A beautiful collection of Norman Rockwell’s Christmas and winter scenes interspersed with Christmas stories, music, and more that you have experienced and loved since you were a little, wide-eyed tyke waiting for permission to tear into your presents.
The book not only contains some great Rockwell snapshots of Christmas but timeless stories of Christmas cheer, that if you haven’t read you should, just for the heart-warming smiles they will bring to your fuddy duddy lips and cheeks. O’Henry’s Gift of the Magi is here along with Moore’s Night Before Christmas, Dicken’s Christmas goblin short story, Virginia’s, “Is there a Santa Claus?” letter, and the newspaper’s response, all to remind and reinforce why Christmas is the world’s favorite holiday.
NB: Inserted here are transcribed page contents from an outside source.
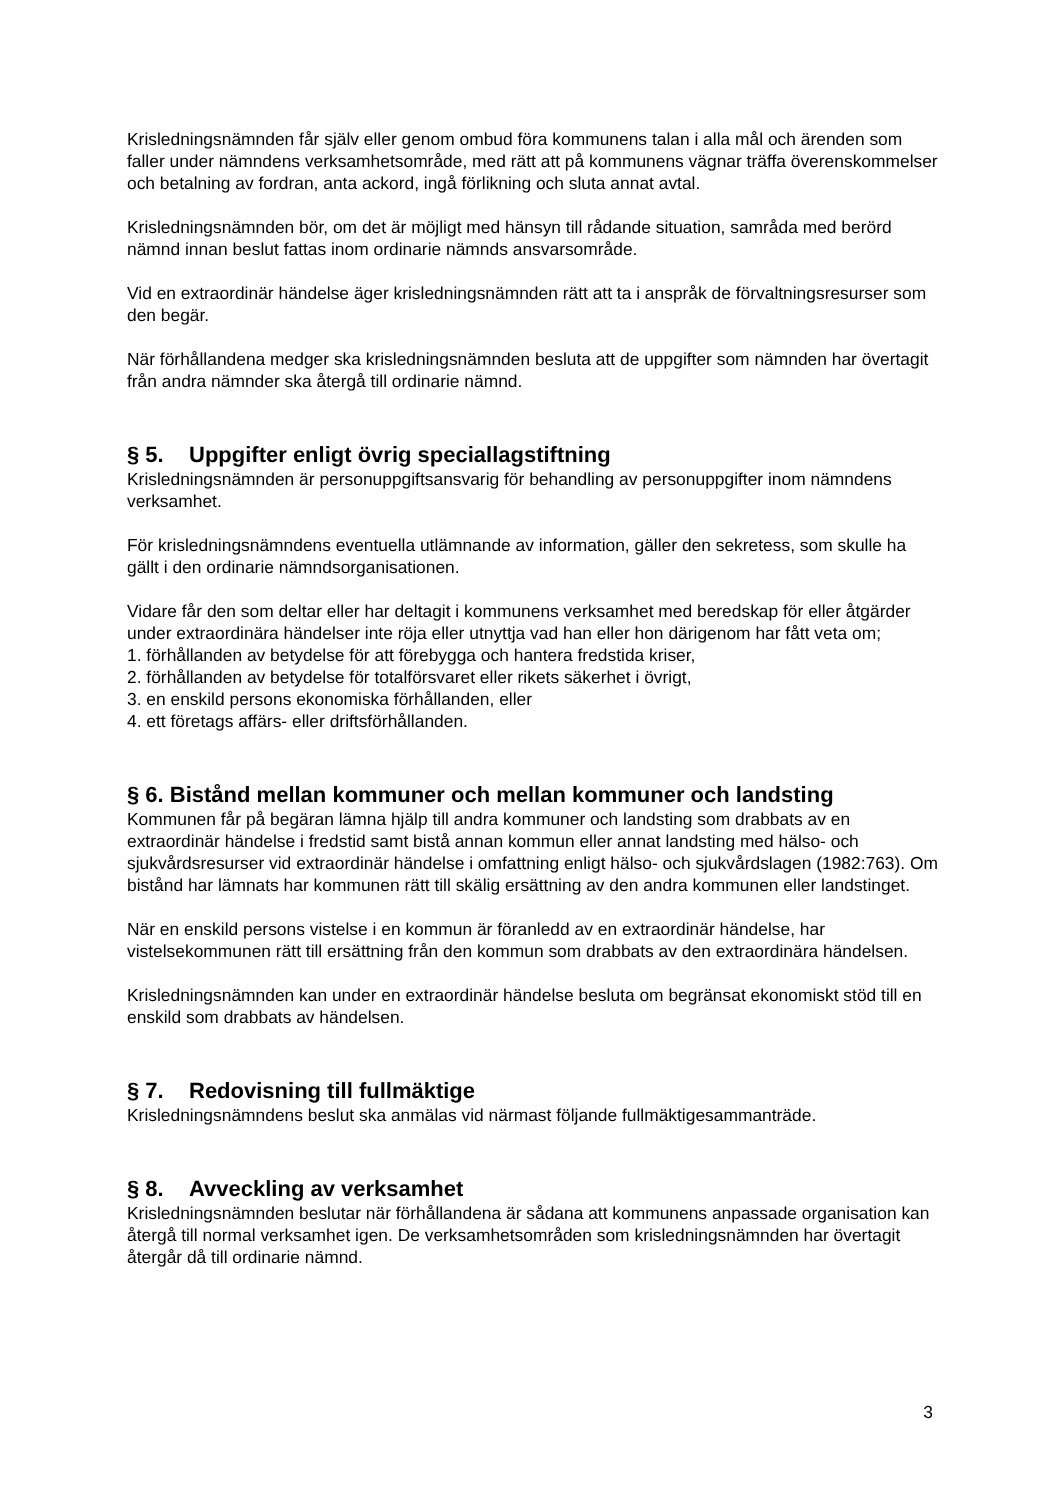Krisledningsnämnden får själv eller genom ombud föra kommunens talan i alla mål och ärenden som faller under nämndens verksamhetsområde, med rätt att på kommunens vägnar träffa överenskommelser och betalning av fordran, anta ackord, ingå förlikning och sluta annat avtal.
Krisledningsnämnden bör, om det är möjligt med hänsyn till rådande situation, samråda med berörd nämnd innan beslut fattas inom ordinarie nämnds ansvarsområde.
Vid en extraordinär händelse äger krisledningsnämnden rätt att ta i anspråk de förvaltningsresurser som den begär.
När förhållandena medger ska krisledningsnämnden besluta att de uppgifter som nämnden har övertagit från andra nämnder ska återgå till ordinarie nämnd.
§ 5. Uppgifter enligt övrig speciallagstiftning
Krisledningsnämnden är personuppgiftsansvarig för behandling av personuppgifter inom nämndens verksamhet.
För krisledningsnämndens eventuella utlämnande av information, gäller den sekretess, som skulle ha gällt i den ordinarie nämndsorganisationen.
Vidare får den som deltar eller har deltagit i kommunens verksamhet med beredskap för eller åtgärder under extraordinära händelser inte röja eller utnyttja vad han eller hon därigenom har fått veta om;
1. förhållanden av betydelse för att förebygga och hantera fredstida kriser,
2. förhållanden av betydelse för totalförsvaret eller rikets säkerhet i övrigt,
3. en enskild persons ekonomiska förhållanden, eller
4. ett företags affärs- eller driftsförhållanden.
§ 6. Bistånd mellan kommuner och mellan kommuner och landsting
Kommunen får på begäran lämna hjälp till andra kommuner och landsting som drabbats av en extraordinär händelse i fredstid samt bistå annan kommun eller annat landsting med hälso- och sjukvårdsresurser vid extraordinär händelse i omfattning enligt hälso- och sjukvårdslagen (1982:763). Om bistånd har lämnats har kommunen rätt till skälig ersättning av den andra kommunen eller landstinget.
När en enskild persons vistelse i en kommun är föranledd av en extraordinär händelse, har vistelsekommunen rätt till ersättning från den kommun som drabbats av den extraordinära händelsen.
Krisledningsnämnden kan under en extraordinär händelse besluta om begränsat ekonomiskt stöd till en enskild som drabbats av händelsen.
§ 7. Redovisning till fullmäktige
Krisledningsnämndens beslut ska anmälas vid närmast följande fullmäktigesammanträde.
§ 8. Avveckling av verksamhet
Krisledningsnämnden beslutar när förhållandena är sådana att kommunens anpassade organisation kan återgå till normal verksamhet igen. De verksamhetsområden som krisledningsnämnden har övertagit återgår då till ordinarie nämnd.
3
This book was first published in 1977, which is the one I have, with various reprintings and content expansions through the years, the most recent edition coming out in 2009. The new edition contains additional Rockwell paintings along with poster size prints that are ready for framing. Merry Christmas.
An art book short on art and long on art history and art criticism.
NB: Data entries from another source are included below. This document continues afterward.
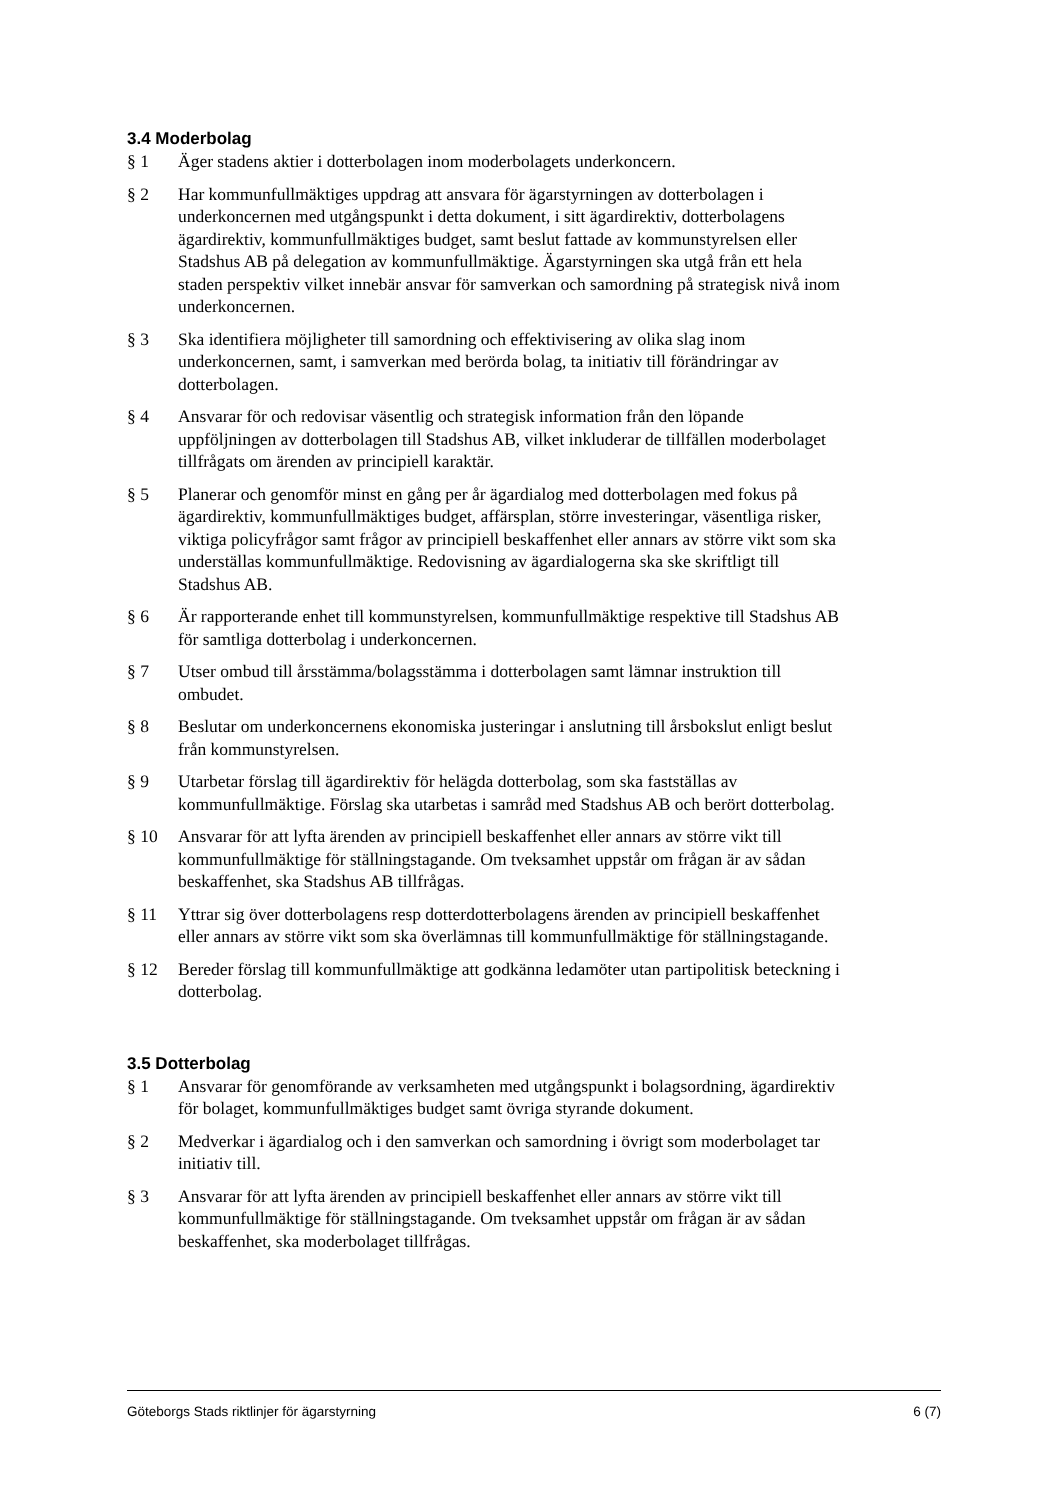3.4 Moderbolag
§ 1 Äger stadens aktier i dotterbolagen inom moderbolagets underkoncern.
§ 2 Har kommunfullmäktiges uppdrag att ansvara för ägarstyrningen av dotterbolagen i underkoncernen med utgångspunkt i detta dokument, i sitt ägardirektiv, dotterbolagens ägardirektiv, kommunfullmäktiges budget, samt beslut fattade av kommunstyrelsen eller Stadshus AB på delegation av kommunfullmäktige. Ägarstyrningen ska utgå från ett hela staden perspektiv vilket innebär ansvar för samverkan och samordning på strategisk nivå inom underkoncernen.
§ 3 Ska identifiera möjligheter till samordning och effektivisering av olika slag inom underkoncernen, samt, i samverkan med berörda bolag, ta initiativ till förändringar av dotterbolagen.
§ 4 Ansvarar för och redovisar väsentlig och strategisk information från den löpande uppföljningen av dotterbolagen till Stadshus AB, vilket inkluderar de tillfällen moderbolaget tillfrågats om ärenden av principiell karaktär.
§ 5 Planerar och genomför minst en gång per år ägardialog med dotterbolagen med fokus på ägardirektiv, kommunfullmäktiges budget, affärsplan, större investeringar, väsentliga risker, viktiga policyfrågor samt frågor av principiell beskaffenhet eller annars av större vikt som ska underställas kommunfullmäktige. Redovisning av ägardialogerna ska ske skriftligt till Stadshus AB.
§ 6 Är rapporterande enhet till kommunstyrelsen, kommunfullmäktige respektive till Stadshus AB för samtliga dotterbolag i underkoncernen.
§ 7 Utser ombud till årsstämma/bolagsstämma i dotterbolagen samt lämnar instruktion till ombudet.
§ 8 Beslutar om underkoncernens ekonomiska justeringar i anslutning till årsbokslut enligt beslut från kommunstyrelsen.
§ 9 Utarbetar förslag till ägardirektiv för helägda dotterbolag, som ska fastställas av kommunfullmäktige. Förslag ska utarbetas i samråd med Stadshus AB och berört dotterbolag.
§ 10 Ansvarar för att lyfta ärenden av principiell beskaffenhet eller annars av större vikt till kommunfullmäktige för ställningstagande. Om tveksamhet uppstår om frågan är av sådan beskaffenhet, ska Stadshus AB tillfrågas.
§ 11 Yttrar sig över dotterbolagens resp dotterdotterbolagens ärenden av principiell beskaffenhet eller annars av större vikt som ska överlämnas till kommunfullmäktige för ställningstagande.
§ 12 Bereder förslag till kommunfullmäktige att godkänna ledamöter utan partipolitisk beteckning i dotterbolag.
3.5 Dotterbolag
§ 1 Ansvarar för genomförande av verksamheten med utgångspunkt i bolagsordning, ägardirektiv för bolaget, kommunfullmäktiges budget samt övriga styrande dokument.
§ 2 Medverkar i ägardialog och i den samverkan och samordning i övrigt som moderbolaget tar initiativ till.
§ 3 Ansvarar för att lyfta ärenden av principiell beskaffenhet eller annars av större vikt till kommunfullmäktige för ställningstagande. Om tveksamhet uppstår om frågan är av sådan beskaffenhet, ska moderbolaget tillfrågas.
Göteborgs Stads riktlinjer för ägarstyrning 6 (7)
Piero della Francesca, born in Tuscany in the early 15th century, is regarded as a true master before his time, eerily anticipating post impression by 500 years. Francesca was a major force in inputting perspective into paintings, greatly influenced by an Italian contemporary polymath, Leon Battista Alberti.
Francesca’s greatest works include the painting to the right, Federico da Montefeltro, Duke of Urbino, and the fresco, The Legend of the True Cross, located within the basilica of San Francesco in Arezzo, Italy.
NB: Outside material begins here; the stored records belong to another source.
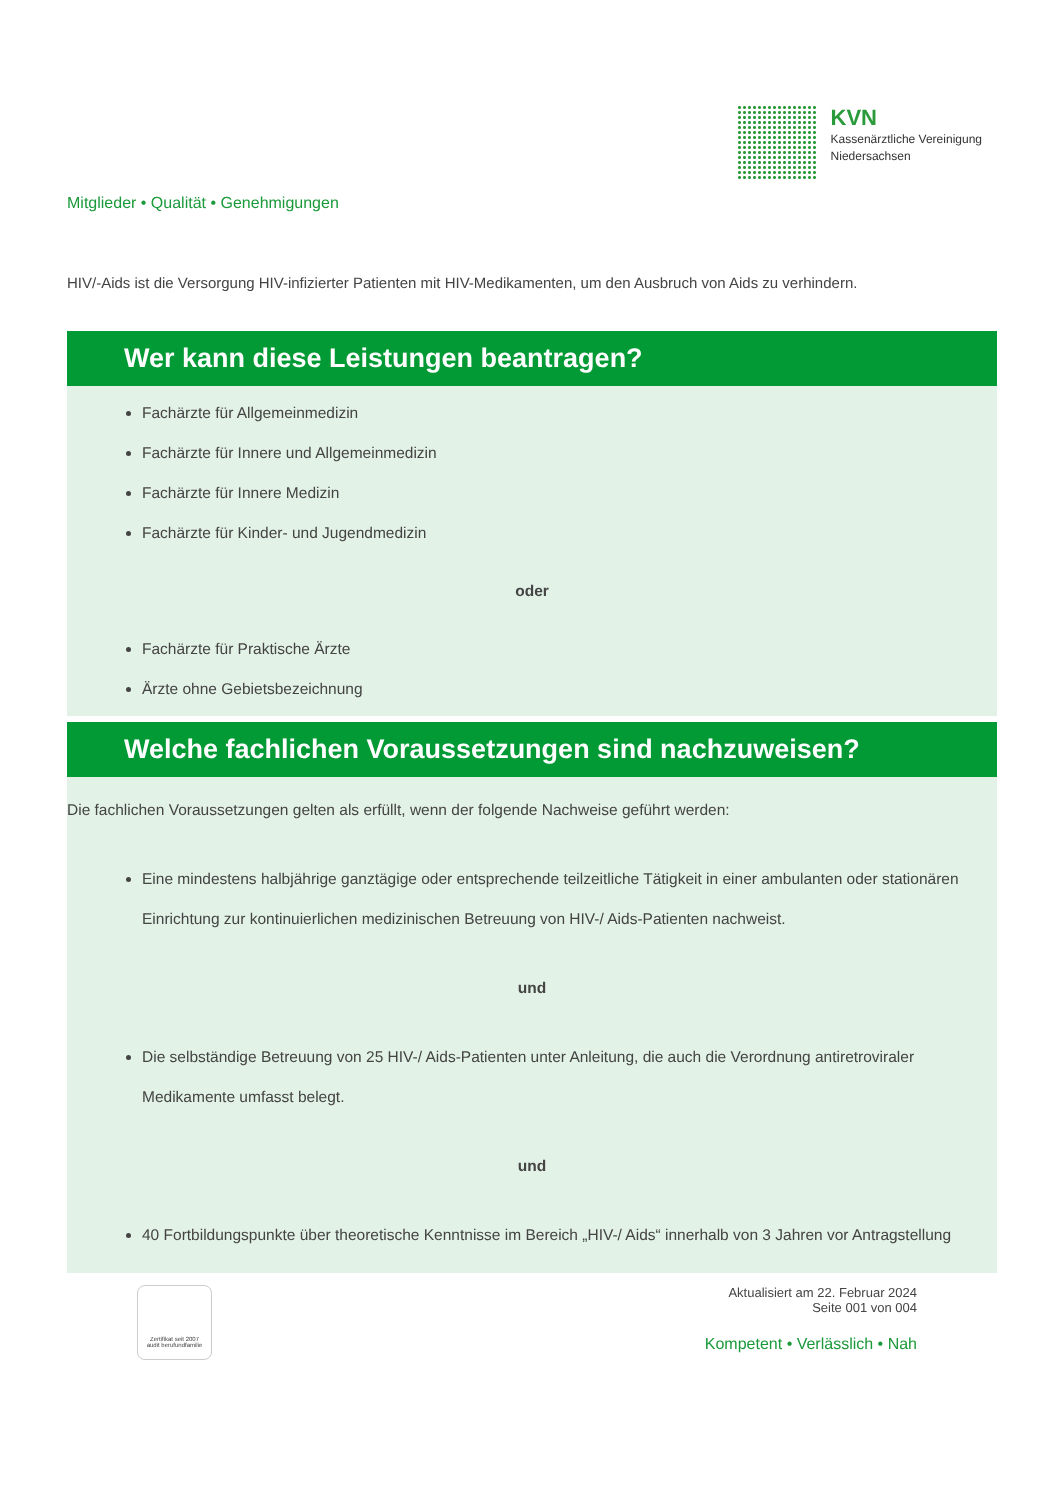KVN
Kassenärztliche Vereinigung
Niedersachsen
Mitglieder • Qualität • Genehmigungen
HIV/-Aids ist die Versorgung HIV-infizierter Patienten mit HIV-Medikamenten, um den Ausbruch von Aids zu verhindern.
Wer kann diese Leistungen beantragen?
Fachärzte für Allgemeinmedizin
Fachärzte für Innere und Allgemeinmedizin
Fachärzte für Innere Medizin
Fachärzte für Kinder- und Jugendmedizin
oder
Fachärzte für Praktische Ärzte
Ärzte ohne Gebietsbezeichnung
Welche fachlichen Voraussetzungen sind nachzuweisen?
Die fachlichen Voraussetzungen gelten als erfüllt, wenn der folgende Nachweise geführt werden:
Eine mindestens halbjährige ganztägige oder entsprechende teilzeitliche Tätigkeit in einer ambulanten oder stationären Einrichtung zur kontinuierlichen medizinischen Betreuung von HIV-/ Aids-Patienten nachweist.
und
Die selbständige Betreuung von 25 HIV-/ Aids-Patienten unter Anleitung, die auch die Verordnung antiretroviraler Medikamente umfasst belegt.
und
40 Fortbildungspunkte über theoretische Kenntnisse im Bereich „HIV-/ Aids“ innerhalb von 3 Jahren vor Antragstellung
Zertifikat seit 2007
audit berufundfamilie
Aktualisiert am 22. Februar 2024
Seite 001 von 004
Kompetent • Verlässlich • Nah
The book contains all surviving paintings by the artist, about 150, which showcase his genius when compared with fellow artists such as Donatello and Brunelleschi, along with extensive research and commentary on Francesca’s life and art.
Godiva is may favorite chocolate. When I have Godiva chocolates in the house I worry about gaining weight but I usually don’t because the rest of the family always, and I mean always, beats me to the box of goodies and gobbles them up before I can over indulge. I know I should hide them, keep them for myself, deny the pleasure to others but that would just be curmudgeonly selfish. I think I can do that.
The art, biography, and history of the Drap family and their boundless love for all things chocolate is contained within the covers of this short, but lavishly illustrated book. The pages of this book bring to life the Belgium family’s chocolate odyssey, beginning in 1926, as they continually generate smiles of gratitude and gastronomic satisfaction for over 90-years. Laid out in opposing columns of English and French, this album of confectionary delight brings to the reader Godiva’s inspiration, their style, and their passion for making everything chocolate. Inspiration from the fashion houses of Paris and Brussels. Style from the Belgium arts university, La Cambre and artists of renown such as Oli-B. Passion for chocolate from the leading Chef’s and chocolatiers of Belgium.
This is a visually captivating book bringing to your eyes what Godiva’s chocolates bring to your palate: sensual, divine pleasure. The book will only take a few leisurely hours of your time, but be forewarned, your desire for Godiva truffles will be magnified a hundred fold.